The paper also positions CheckIfExist as complementary to conventional reference managers rather than competitive with them. Zotero, Mendeley, EndNote, and JabRef are acknowledged as strong tools for organizing libraries and generating formatted bibliographies, but the paper stresses that they do not validate authenticity. A plausible implication is that CheckIfExist is intended to sit between AI-assisted drafting and downstream bibliography management, sanitizing references before they are imported into a conventional library.

5. Relation to adjacent citation-verification research

CheckIfExist belongs to a growing line of work on citation verification and hallucination detection, but its scope is narrower than some adjacent systems. The tool focuses on immediate validation against multiple scholarly metadata sources and on returning corrected citation metadata. By contrast, CiteCheck formulates citation verification as a 3-way classification problem—Exact, Minor, and Major—and combines external scholarly retrieval with a structured LLM verifier and calibrated thresholds (Khajavi et al., 26 May 2026).

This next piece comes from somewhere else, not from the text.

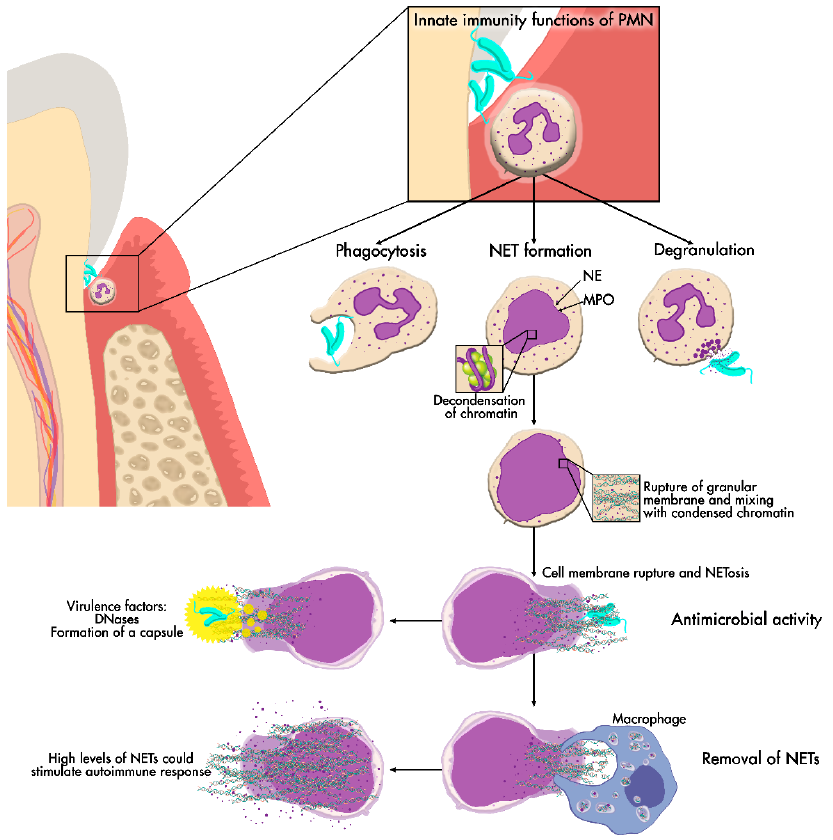
Figure 3. NET release. NET formation may be one of the main neutrophil functions in periodontal tissue. NET production starts with chromatin decondensation, which is then embedded with cytoplasmic antimicrobial peptide granules. NETs are then released into the extracellular space after rupture to exert their antimicrobial e ff ect and later removed from the tissue. If NET removal fails, cell membrane rupture to exert their antimicrobial effect and later removed from the tissue. If NET persistent high levels of NETs could cause damage to periodontal removal fails, persistent high levels of NETs could cause damage to periodontal tissues.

That distinction is substantive. In CiteCheck, “Minor” means the intended paper exists but one or more bibliographic fields are wrong, whereas “Major” means no sufficiently similar real paper can be found. CheckIfExist also distinguishes between existence, high-confidence verification, and partial or suspicious matches, but the supplied text does not present the same 3-class taxonomy or a retrieval-grounded LLM verification stage. This suggests that CheckIfExist is closer to a practical browser-based validation utility, whereas CiteCheck is a benchmarked hybrid detection framework (Khajavi et al., 26 May 2026).

A second relevant comparison is OpenFactCheck, which provides a unified framework for factual claim verification, LLM factuality evaluation, and checker benchmarking. OpenFactCheck targets claim-level and document-level factual correctness through configurable claim processing, retrieval, and verification pipelines rather than bibliographic authenticity specifically (Wang et al., 2024). CheckIfExist is thus specialized: it verifies citations rather than general factual claims, and its core evidence objects are scholarly metadata records rather than retrieved passages supporting arbitrary propositions.

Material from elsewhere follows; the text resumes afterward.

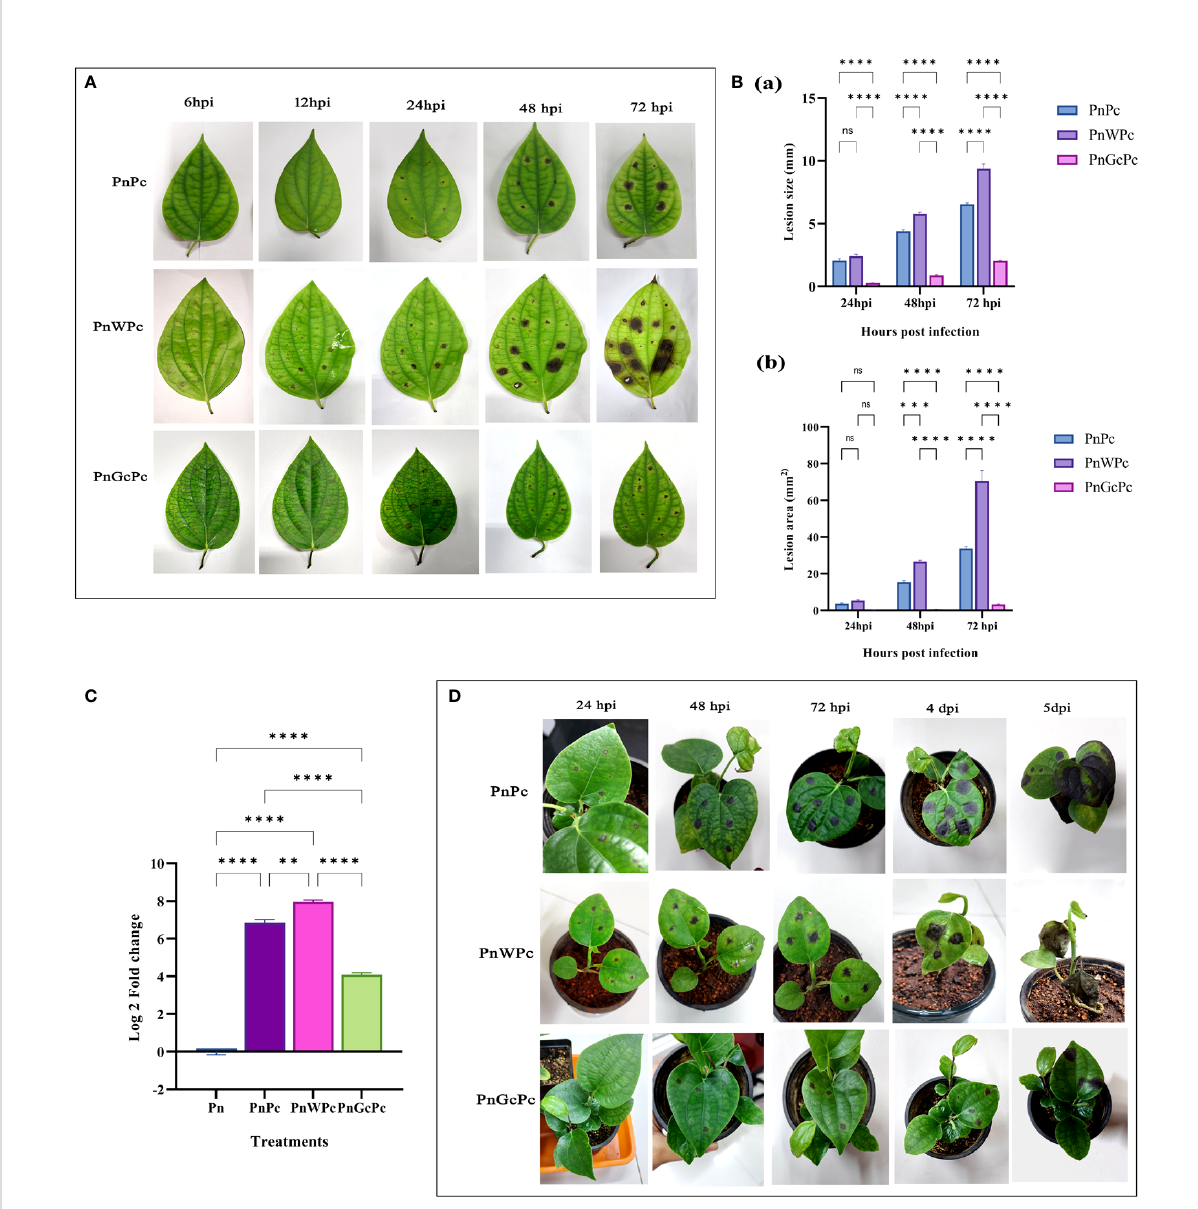
FIGURE 2 P. capsici infection progression in P. nigrum after speci fi c treatments (A) P. nigrum detached leaves (PnPc: P. nigrum infected with P. capsici , PnWPc: P. nigrum infected with P. capsici 24h post in fi ltration with water & PnGcPc: P. nigrum infected with P. capsici 24h post in fi ltration with GC) at 6, 12, 24, 48 & 72 hpi (B) Comparison of P. capsici infection lesion size (a) Lesion diameter (mm) (b) Lesion area (mm 2 ), among treatments at 24, 48 & 72 hpi (C) Quanti fi cation of the relative growth & absolute biomass of P. capsici in detached P. nigrum leaves using qRT- PCR with P. capsici speci fi c 28S rRNA primers. (Pn: P. nigrum control, PnPc: P. nigrum infected with P. capsici , 24 hpi, PnWPc: P. nigrum infected with P. capsici 24h post in fi ltration with water, 24 hpi, PnGcPc: P. nigrum infected with P. capsici 24h post in fi ltration with GC, 24 hpi), (D) P. capsici infection progression in control (Pn), water in fi ltrated (PnW), and GC in fi ltrated P. nigrum (PnGc) seedlings at 24hpi, 48hpi, 72hpi, 4dpi & 5dpi. Comparative gene expression was calculated according to the 2 − DD C T method (Schmittgen and Livak, 2008). One-way ANOVA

6. Evaluation status, limitations, and significance

The supplied text does not report a formal benchmark dataset with standard accuracy, precision, or recall numbers for CheckIfExist. The paper instead motivates the tool through design features, operational thresholds, and intended behavior. It states that scoring thresholds and penalty values were empirically calibrated, and it describes response latency qualitatively as “within seconds” for single-reference verification, with batch mode paced at 800 ms between API calls (Abbonato, 27 Jan 2026).

The paper also implies several limitations. The tool depends on database coverage and metadata quality; CrossRef may miss preprints, regional journals, or older works; Semantic Scholar is stronger in some domains but not exhaustive; and OpenAlex has broad coverage but variable metadata quality. It may also struggle with unusual transliterations, incomplete references, nonstandard formatting, or severely corrupted metadata. Partial and ambiguous cases are explicitly surfaced as “Partial Match,” which indicates that the system is designed to expose uncertainty rather than conceal it (Abbonato, 27 Jan 2026).

Its broader significance lies in reframing citation checking as an automated integrity task for the era of generative AI. The core claim is that scholarly workflows need tools operating at the same speed and scale as AI-assisted writing because the cost of producing plausible but false citations has collapsed while manual verification remains expensive. By combining CrossRef, Semantic Scholar, and OpenAlex in a cascading validation architecture and adding author-level cross-validation targeted at fabricated names, CheckIfExist is presented as an attempt to preserve bibliographic integrity without interrupting the writing workflow (Abbonato, 27 Jan 2026).